-- Given text follows --

Middle-market private equity firms Genstar Capital and Aquiline Capital Partners have teamed up to buy Ascensus from J.C. Flowers & Co., according to a statement. The acquisition is subject to regulatory approvals and other customary closing conditions and is expected to wrap up in the fourth quarter.

Ascensus has existing loans that date to a November 2013 placement via lead arrangers BMO Capital Markets and Golub Capital. At the time Ascensus issued a $200 million first-lien term loan due 2019 (L+400, 1% LIBOR floor) and a $92 million second-lien term loan due 2020 (L+800, 1% floor).

Existing facility ratings are B/B1 on the first-lien debt and CCC+/Caa1 for the second-lien debt. Current corporate ratings are B/B2.

Dresher, Pa.-based Ascensus provides retirement services, including record-keeping and administrative services, supporting more than 40,000 retirement plans and 3.3 million 529 college savings accounts. It also administers more than 1.5 million IRAs and health savings accounts. – Jon Hemingway



Albertson’s/Safeway, prepping for IPO, eyes potential refinancing

Albertson’s disclosed in an updated regulatory filing tied to its proposed initial public offering that it has held preliminary discussions with potential lenders, financial intermediaries, and advisors about a refinancing of its loans. The refinancing would include a new $4 billion asset-based loan agreement, new term debt, and new senior unsecured notes, according to the filing.

Underwriters on the IPO include Goldman Sachs, Bank of America Merrill Lynch, Citigroup, Morgan Stanley, Deutsche Bank, Credit Suisse, Barclays, Lazard, Guggenheim, Jefferies, RBC, Wells Fargo, BMO Capital Markets, SunTrust Robinson Humphrey, and others.

Albertson’s intend to use the net proceeds from the equity offering to repay all amounts outstanding under the new Albertson’s term loan, including $845.7 million of principal, plus accrued and unpaid interest; to redeem $243.8 million of ABS/Safeway notes at a redemption price of 107.750%, plus accrued and unpaid interest; to pay fees and expenses; with remaining amounts used to reduce Albertson’s term debt, which totaled $6.084 billion as of June 30.

Last year’s $9 billion merger of Cerberus Capital Management-controlled Albertson’s with Safeway was backed by financing commitments from Credit Suisse, Bank of America Merrill Lynch, Citigroup, Morgan Stanley, Barclays, Deutsche Bank, PNC Bank, US Bank, and SunTrust Robinson Humphrey.

-- Given text concluded --

— Assigned task 1 —
For the news excerpt above, state whether each statement agrees with it, answering yes or no and quoting the words of the excerpt that decide it: (a) Ascensus issued a $92 million second-lien term loan due 2020; (b) the Ascensus acquisition is expected to close in the third quarter; (c) the Albertson's refinancing would include a new $4 billion asset-based loan agreement.
— Assigned task 2 —
Transcribe the stretch of the news excerpt from "Existing facility ratings" through "to the filing.", keeping its wording unchanged.

-- Dataset excerpts follows --

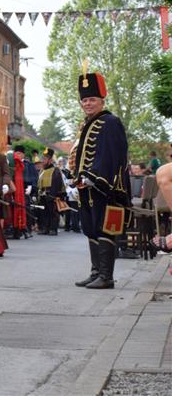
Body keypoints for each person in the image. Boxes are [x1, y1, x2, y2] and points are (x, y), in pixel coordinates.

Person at [71, 69, 129, 290]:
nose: (87, 103)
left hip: (105, 187)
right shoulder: (87, 124)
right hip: (87, 186)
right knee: (91, 227)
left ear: (101, 100)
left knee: (105, 228)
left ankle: (107, 276)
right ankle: (96, 272)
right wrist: (76, 178)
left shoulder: (110, 122)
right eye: (84, 100)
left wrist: (94, 177)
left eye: (92, 99)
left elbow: (111, 155)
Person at [37, 148, 65, 236]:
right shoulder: (42, 170)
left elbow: (57, 184)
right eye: (43, 158)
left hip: (51, 195)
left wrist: (52, 196)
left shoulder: (55, 170)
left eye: (45, 159)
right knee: (43, 213)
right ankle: (45, 228)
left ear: (50, 160)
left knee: (53, 212)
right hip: (42, 195)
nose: (43, 160)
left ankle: (53, 229)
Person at [11, 145, 30, 239]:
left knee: (22, 207)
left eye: (20, 154)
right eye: (17, 153)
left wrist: (30, 187)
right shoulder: (12, 161)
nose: (18, 155)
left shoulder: (25, 164)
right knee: (15, 208)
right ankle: (16, 229)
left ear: (23, 154)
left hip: (22, 189)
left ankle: (21, 228)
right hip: (14, 188)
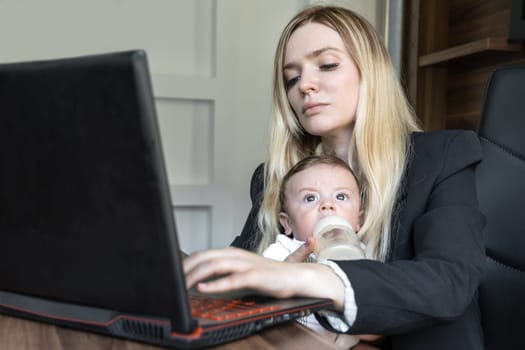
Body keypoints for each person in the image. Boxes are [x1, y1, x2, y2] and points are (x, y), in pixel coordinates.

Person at [184, 5, 485, 350]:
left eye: (326, 65)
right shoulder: (274, 178)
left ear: (369, 71)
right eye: (291, 78)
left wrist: (307, 278)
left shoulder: (442, 157)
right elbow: (241, 277)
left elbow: (450, 282)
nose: (305, 86)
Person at [263, 154, 367, 349]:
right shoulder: (281, 251)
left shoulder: (363, 256)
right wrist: (283, 273)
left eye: (341, 196)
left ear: (358, 222)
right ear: (287, 223)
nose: (327, 205)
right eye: (310, 198)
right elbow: (257, 296)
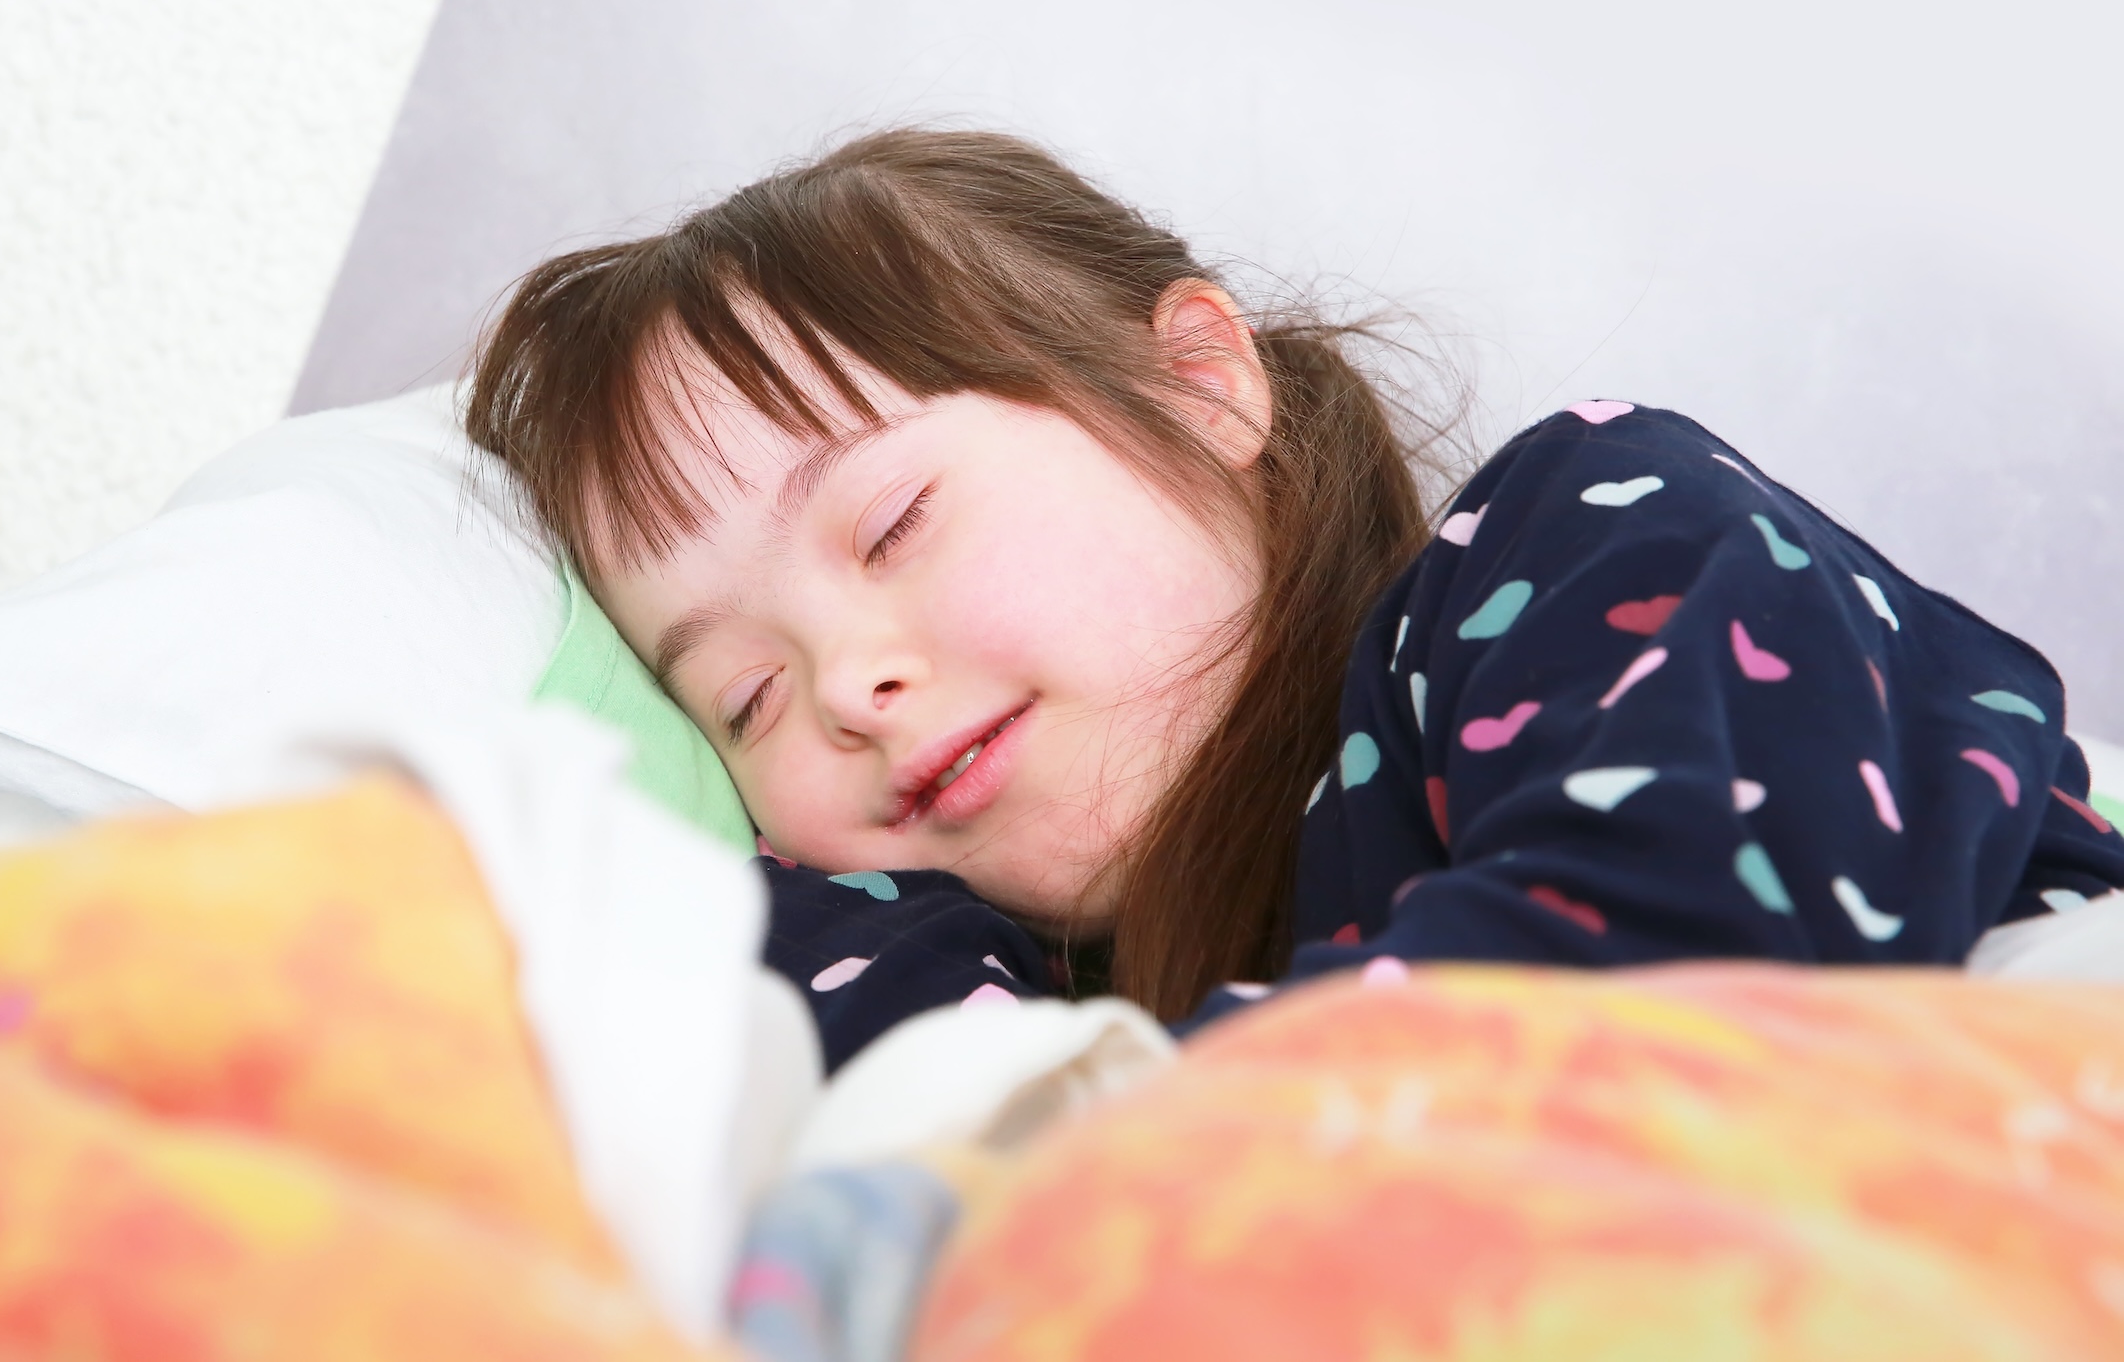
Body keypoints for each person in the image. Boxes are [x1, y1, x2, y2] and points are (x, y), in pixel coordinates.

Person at [466, 129, 2124, 1069]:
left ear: (1197, 388)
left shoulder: (1584, 541)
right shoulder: (1052, 996)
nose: (848, 686)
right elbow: (916, 1155)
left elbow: (1683, 973)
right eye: (739, 699)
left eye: (892, 525)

-- Dataset excerpts concluded --

— Response area 1 —
(a) Yes: "a $92 million second-lien term loan due 2020 (L+800, 1% floor)"
(b) No: "is expected to wrap up in the fourth quarter"
(c) Yes: "The refinancing would include a new $4 billion asset-based loan agreement"

— Response area 2 —
Existing facility ratings are B/B1 on the first-lien debt and CCC+/Caa1 for the second-lien debt. Current corporate ratings are B/B2.

Dresher, Pa.-based Ascensus provides retirement services, including record-keeping and administrative services, supporting more than 40,000 retirement plans and 3.3 million 529 college savings accounts. It also administers more than 1.5 million IRAs and health savings accounts. – Jon Hemingway



Albertson’s/Safeway, prepping for IPO, eyes potential refinancing

Albertson’s disclosed in an updated regulatory filing tied to its proposed initial public offering that it has held preliminary discussions with potential lenders, financial intermediaries, and advisors about a refinancing of its loans. The refinancing would include a new $4 billion asset-based loan agreement, new term debt, and new senior unsecured notes, according to the filing.